+++ RECORDS SUPPLIED
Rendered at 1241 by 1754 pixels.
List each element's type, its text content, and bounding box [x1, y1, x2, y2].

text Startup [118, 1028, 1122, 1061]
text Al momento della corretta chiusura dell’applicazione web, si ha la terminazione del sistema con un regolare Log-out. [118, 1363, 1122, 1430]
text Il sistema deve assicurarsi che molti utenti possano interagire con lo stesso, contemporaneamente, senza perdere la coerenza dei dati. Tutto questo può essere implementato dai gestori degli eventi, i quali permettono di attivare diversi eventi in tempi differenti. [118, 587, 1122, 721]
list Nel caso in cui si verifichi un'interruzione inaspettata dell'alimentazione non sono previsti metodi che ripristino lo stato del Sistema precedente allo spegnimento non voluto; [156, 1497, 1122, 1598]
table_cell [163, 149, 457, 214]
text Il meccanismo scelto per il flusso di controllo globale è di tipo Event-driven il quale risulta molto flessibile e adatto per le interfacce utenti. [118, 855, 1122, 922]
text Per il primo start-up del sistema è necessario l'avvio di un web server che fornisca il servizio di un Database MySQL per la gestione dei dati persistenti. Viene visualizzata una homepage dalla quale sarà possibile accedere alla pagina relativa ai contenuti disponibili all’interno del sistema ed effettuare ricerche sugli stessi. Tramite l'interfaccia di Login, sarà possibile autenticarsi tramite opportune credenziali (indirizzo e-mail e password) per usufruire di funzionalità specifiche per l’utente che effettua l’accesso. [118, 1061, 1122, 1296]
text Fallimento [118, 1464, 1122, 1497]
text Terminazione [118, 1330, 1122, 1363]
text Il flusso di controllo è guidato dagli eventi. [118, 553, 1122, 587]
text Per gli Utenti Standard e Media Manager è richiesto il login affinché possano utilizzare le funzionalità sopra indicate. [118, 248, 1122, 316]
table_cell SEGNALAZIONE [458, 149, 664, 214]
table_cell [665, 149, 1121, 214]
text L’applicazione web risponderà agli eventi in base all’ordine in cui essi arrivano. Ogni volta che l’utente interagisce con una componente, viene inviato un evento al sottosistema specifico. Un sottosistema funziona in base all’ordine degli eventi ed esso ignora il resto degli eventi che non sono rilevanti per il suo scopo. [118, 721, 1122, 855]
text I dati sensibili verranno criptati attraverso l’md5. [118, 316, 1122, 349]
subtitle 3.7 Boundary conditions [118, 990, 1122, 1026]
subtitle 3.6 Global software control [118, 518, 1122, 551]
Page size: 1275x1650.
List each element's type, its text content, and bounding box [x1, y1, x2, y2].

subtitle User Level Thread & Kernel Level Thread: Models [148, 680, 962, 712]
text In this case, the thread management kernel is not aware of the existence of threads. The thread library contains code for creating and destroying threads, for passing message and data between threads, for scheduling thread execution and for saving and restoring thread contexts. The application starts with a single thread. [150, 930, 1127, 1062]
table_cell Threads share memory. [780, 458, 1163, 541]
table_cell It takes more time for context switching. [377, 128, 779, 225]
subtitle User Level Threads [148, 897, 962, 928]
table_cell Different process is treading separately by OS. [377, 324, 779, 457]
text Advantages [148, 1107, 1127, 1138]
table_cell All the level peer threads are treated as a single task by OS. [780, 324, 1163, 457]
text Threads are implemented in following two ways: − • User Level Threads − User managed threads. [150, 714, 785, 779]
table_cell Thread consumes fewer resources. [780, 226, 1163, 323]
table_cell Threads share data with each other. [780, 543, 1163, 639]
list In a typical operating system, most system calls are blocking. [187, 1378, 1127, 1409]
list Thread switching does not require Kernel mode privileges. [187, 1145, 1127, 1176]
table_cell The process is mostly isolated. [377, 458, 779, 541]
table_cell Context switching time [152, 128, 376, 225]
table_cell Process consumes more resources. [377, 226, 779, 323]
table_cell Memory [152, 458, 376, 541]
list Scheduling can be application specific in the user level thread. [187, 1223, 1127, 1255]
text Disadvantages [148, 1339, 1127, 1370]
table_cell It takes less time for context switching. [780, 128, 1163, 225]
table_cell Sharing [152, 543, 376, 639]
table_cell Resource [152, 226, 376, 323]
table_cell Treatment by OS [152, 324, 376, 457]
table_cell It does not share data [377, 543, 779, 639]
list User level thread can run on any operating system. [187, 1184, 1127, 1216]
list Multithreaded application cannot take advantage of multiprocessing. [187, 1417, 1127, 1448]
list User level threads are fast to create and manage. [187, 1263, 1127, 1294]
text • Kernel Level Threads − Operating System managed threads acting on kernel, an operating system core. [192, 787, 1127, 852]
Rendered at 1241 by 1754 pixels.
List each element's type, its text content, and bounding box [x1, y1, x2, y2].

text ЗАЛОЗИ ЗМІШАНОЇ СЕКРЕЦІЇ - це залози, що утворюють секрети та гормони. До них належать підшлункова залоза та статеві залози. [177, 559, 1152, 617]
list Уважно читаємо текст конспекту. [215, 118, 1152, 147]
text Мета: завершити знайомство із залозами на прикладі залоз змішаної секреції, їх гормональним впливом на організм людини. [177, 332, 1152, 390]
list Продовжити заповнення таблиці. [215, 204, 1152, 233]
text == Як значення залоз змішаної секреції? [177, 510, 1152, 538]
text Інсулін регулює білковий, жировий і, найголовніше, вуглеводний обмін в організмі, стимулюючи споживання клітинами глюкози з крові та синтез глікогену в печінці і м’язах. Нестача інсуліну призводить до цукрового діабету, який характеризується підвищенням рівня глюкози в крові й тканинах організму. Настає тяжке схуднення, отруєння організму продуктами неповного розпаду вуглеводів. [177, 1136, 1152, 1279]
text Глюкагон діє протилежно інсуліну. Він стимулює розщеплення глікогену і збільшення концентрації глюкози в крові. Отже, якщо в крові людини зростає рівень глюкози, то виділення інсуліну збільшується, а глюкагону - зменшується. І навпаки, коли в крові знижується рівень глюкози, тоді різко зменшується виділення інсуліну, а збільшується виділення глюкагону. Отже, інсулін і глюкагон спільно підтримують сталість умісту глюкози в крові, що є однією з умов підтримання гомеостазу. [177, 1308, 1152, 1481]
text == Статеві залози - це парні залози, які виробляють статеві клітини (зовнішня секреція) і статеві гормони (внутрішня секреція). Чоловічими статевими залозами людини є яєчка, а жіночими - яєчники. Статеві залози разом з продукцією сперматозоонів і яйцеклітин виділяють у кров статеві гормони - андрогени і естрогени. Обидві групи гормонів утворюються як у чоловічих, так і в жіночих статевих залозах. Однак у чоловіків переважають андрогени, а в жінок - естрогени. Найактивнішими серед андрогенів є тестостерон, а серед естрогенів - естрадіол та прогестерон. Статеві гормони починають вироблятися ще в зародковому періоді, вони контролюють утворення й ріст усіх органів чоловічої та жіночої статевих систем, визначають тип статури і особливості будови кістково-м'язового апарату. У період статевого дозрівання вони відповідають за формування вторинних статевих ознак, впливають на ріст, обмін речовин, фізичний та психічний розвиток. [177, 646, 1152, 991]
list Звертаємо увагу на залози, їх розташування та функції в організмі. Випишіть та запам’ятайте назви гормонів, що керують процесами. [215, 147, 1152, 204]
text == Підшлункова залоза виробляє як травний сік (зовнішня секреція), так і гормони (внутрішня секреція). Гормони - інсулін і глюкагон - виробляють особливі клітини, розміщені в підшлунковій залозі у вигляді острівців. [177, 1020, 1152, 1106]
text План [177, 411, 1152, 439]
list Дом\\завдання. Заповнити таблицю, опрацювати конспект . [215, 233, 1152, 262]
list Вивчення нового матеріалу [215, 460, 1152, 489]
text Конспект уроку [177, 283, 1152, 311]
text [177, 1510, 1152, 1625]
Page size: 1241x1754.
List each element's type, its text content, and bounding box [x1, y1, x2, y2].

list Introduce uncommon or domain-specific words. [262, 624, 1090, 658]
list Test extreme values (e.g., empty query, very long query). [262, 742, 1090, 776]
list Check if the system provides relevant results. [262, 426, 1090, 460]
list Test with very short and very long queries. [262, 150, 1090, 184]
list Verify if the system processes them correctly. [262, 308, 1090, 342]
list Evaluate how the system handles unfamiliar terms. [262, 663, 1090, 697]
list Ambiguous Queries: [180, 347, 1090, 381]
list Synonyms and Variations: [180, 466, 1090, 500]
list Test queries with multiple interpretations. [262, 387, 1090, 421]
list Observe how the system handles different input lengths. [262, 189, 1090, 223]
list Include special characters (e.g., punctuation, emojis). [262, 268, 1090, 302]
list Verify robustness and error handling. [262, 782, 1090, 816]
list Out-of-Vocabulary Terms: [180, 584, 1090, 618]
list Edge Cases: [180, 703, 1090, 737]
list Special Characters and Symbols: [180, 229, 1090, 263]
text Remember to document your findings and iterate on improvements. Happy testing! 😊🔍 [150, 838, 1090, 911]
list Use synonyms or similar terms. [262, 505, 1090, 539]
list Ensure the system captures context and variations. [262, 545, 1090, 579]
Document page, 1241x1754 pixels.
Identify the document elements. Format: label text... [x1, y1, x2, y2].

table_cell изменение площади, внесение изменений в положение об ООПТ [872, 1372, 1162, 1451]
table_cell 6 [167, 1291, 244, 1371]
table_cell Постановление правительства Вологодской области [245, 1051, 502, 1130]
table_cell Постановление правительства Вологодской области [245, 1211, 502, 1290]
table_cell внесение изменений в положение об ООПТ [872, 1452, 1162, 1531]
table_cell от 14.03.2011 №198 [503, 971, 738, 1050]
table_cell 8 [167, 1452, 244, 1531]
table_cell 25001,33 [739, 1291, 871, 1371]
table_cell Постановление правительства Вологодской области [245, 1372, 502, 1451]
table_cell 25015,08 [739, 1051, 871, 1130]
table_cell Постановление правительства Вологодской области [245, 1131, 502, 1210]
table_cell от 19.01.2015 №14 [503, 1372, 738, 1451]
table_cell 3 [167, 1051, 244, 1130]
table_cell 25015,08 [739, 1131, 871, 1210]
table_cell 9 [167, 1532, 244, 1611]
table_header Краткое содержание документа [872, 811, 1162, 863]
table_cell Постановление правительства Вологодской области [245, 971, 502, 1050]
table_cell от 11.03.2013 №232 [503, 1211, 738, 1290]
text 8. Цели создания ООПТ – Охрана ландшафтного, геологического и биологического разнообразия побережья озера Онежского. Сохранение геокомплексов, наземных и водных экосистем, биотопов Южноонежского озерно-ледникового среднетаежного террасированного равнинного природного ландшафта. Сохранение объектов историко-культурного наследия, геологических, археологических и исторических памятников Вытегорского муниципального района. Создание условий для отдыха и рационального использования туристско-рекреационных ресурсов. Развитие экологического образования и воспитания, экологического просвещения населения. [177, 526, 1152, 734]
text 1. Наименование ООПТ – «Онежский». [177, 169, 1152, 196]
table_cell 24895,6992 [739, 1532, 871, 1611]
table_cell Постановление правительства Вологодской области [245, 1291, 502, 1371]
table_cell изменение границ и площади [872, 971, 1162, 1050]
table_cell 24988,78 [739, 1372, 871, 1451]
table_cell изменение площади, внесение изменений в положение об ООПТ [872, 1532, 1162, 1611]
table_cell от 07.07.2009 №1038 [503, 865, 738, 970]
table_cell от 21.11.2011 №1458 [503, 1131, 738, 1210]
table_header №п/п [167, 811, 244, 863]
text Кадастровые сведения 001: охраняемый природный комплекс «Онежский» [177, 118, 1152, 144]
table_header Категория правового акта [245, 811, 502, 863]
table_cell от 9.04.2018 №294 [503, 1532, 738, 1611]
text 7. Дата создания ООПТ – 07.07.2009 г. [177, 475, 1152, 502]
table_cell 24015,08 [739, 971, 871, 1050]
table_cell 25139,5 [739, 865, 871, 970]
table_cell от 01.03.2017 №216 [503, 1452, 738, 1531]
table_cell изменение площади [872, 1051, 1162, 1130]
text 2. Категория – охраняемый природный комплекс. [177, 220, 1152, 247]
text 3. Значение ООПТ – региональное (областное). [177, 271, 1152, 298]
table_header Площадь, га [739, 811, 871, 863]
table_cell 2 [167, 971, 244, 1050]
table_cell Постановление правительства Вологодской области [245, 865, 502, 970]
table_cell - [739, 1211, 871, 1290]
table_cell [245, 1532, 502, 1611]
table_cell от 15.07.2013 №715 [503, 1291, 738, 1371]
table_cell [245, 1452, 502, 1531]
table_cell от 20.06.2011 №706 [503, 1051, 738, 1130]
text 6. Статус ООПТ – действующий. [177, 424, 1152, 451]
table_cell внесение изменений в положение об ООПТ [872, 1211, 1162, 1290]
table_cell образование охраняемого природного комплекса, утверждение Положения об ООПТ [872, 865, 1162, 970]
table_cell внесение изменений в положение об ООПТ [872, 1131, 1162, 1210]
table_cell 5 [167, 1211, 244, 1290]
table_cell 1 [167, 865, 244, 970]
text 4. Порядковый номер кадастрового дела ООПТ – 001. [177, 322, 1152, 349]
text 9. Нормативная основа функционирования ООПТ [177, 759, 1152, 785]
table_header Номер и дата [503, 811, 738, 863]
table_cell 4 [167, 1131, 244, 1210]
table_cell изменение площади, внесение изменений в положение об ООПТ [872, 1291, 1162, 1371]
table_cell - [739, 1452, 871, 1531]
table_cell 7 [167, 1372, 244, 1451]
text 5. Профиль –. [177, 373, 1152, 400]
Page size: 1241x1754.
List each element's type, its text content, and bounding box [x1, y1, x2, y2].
++++++
PROBLEM STATEMENT:
Only lines that contain the string "крові" count; pick each one out of the records and copy it.

WRITTEN SOLUTION:
text Інсулін регулює білковий, жировий і, найголовніше, вуглеводний обмін в організмі, стимулюючи споживання клітинами глюкози з крові та синтез глікогену в печінці і м’язах. Нестача інсуліну призводить до цукрового діабету, який характеризується підвищенням рівня глюкози в крові й тканинах організму. Настає тяжке схуднення, отруєння організму продуктами неповного розпаду вуглеводів. [177, 1136, 1152, 1279]
text Глюкагон діє протилежно інсуліну. Він стимулює розщеплення глікогену і збільшення концентрації глюкози в крові. Отже, якщо в крові людини зростає рівень глюкози, то виділення інсуліну збільшується, а глюкагону - зменшується. І навпаки, коли в крові знижується рівень глюкози, тоді різко зменшується виділення інсуліну, а збільшується виділення глюкагону. Отже, інсулін і глюкагон спільно підтримують сталість умісту глюкози в крові, що є однією з умов підтримання гомеостазу. [177, 1308, 1152, 1481]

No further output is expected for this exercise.